Better approach: Ask about cost management in AI systems. Look for awareness of caching, model selection, and usage optimization.
AI Feature Engineering in Practice
The Engineering Challenges
Building AI features involves solving real engineering problems:
Prompt Engineering:
Designing prompts that produce consistent, useful outputs. This requires:
- Understanding how to structure instructions
- Providing appropriate context and examples
- Handling edge cases and unexpected inputs
- Iterating based on real-world results
Error Handling:
AI outputs can fail in ways traditional software doesn't:
- Model timeouts and rate limits
- Inappropriate or harmful outputs
- Hallucinations and factual errors
- Format violations in structured outputs
Cost Management:
AI API costs can grow quickly:
- Caching strategies for repeated queries
- Model selection based on task complexity
- Token optimization in prompts
- Usage monitoring and alerting
Building AI-Powered User Experiences
Setting User Expectations:
Users need to understand AI limitations:
- Clear indication when AI is generating content
- Appropriate confidence indicators
- Easy correction and feedback mechanisms
- Graceful degradation when AI fails
Latency Considerations:
AI responses take time:
- Streaming responses for better perceived performance
- Loading states that set appropriate expectations
- Timeout handling and retry strategies
- Caching for common queries
Team Composition for AI Features
Who You Actually Need
Software Engineers (Primary):
Most AI feature work is engineering.
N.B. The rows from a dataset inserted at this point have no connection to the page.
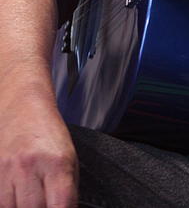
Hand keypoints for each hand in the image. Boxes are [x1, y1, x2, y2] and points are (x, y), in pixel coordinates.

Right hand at [0, 83, 77, 207]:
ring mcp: (7, 171)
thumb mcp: (68, 157)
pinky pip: (1, 202)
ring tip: (31, 196)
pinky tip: (17, 194)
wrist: (21, 104)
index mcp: (57, 163)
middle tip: (46, 201)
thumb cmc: (48, 132)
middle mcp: (30, 167)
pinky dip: (9, 203)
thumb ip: (67, 190)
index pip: (61, 207)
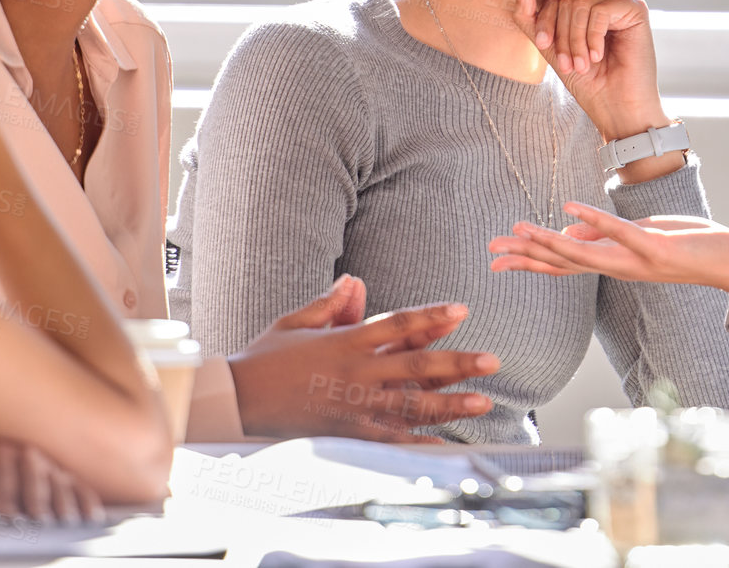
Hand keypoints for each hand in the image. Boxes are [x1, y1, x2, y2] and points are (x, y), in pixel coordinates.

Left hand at [0, 431, 105, 523]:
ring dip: (64, 502)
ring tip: (68, 523)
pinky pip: (78, 486)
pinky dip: (86, 501)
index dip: (5, 498)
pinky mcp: (63, 474)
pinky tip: (91, 519)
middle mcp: (24, 453)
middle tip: (41, 522)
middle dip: (37, 499)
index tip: (8, 520)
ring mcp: (47, 463)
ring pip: (59, 480)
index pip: (1, 474)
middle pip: (34, 476)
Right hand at [229, 287, 499, 442]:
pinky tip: (444, 446)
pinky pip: (389, 439)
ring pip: (410, 403)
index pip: (398, 323)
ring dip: (449, 401)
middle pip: (416, 364)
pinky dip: (418, 444)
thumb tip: (354, 282)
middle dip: (456, 362)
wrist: (236, 401)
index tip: (461, 310)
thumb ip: (329, 304)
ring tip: (482, 401)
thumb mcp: (295, 322)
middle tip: (491, 360)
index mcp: (346, 340)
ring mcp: (353, 405)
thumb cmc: (264, 359)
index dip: (431, 315)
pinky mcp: (346, 433)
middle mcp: (356, 372)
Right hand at [488, 201, 728, 304]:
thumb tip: (566, 231)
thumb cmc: (684, 245)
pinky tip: (568, 207)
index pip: (561, 266)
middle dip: (525, 256)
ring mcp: (635, 261)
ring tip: (518, 229)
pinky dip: (593, 220)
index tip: (496, 261)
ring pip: (582, 253)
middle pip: (562, 263)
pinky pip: (618, 233)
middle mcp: (618, 269)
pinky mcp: (654, 249)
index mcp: (612, 265)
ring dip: (547, 240)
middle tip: (492, 252)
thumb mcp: (638, 238)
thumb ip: (602, 236)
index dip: (527, 262)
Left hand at [511, 0, 674, 174]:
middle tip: (567, 65)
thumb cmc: (589, 82)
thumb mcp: (551, 49)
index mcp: (584, 6)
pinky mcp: (636, 10)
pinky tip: (598, 56)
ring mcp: (621, 3)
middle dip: (561, 36)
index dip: (544, 21)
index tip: (544, 46)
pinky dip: (593, 37)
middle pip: (567, 1)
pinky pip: (600, 11)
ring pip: (581, 5)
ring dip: (575, 41)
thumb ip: (532, 18)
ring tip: (582, 65)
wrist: (618, 108)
Strong software engineers who understand AI limitations are more valuable than ML specialists who can't ship products.
Product/UX Designers:
AI features need thoughtful UX design. How do you present uncertain outputs? How do users correct mistakes? These are design problems, not ML problems.
ML Engineers (Sometimes):
Only needed for fine-tuning, custom models, or complex ML pipelines. Most AI features don't require this.
Interview Focus Areas
Practical AI Experience:
- Have they built AI-powered features before?
- Do they understand the difference between demos and production?
- Can they discuss trade-offs in AI system design?
Engineering Fundamentals:
- API integration and error handling
- Performance optimization
- Testing strategies for non-deterministic systems
Product Thinking:
- How do they approach AI UX challenges?
- Do they understand user expectations?
- Can they balance AI capabilities with user needs?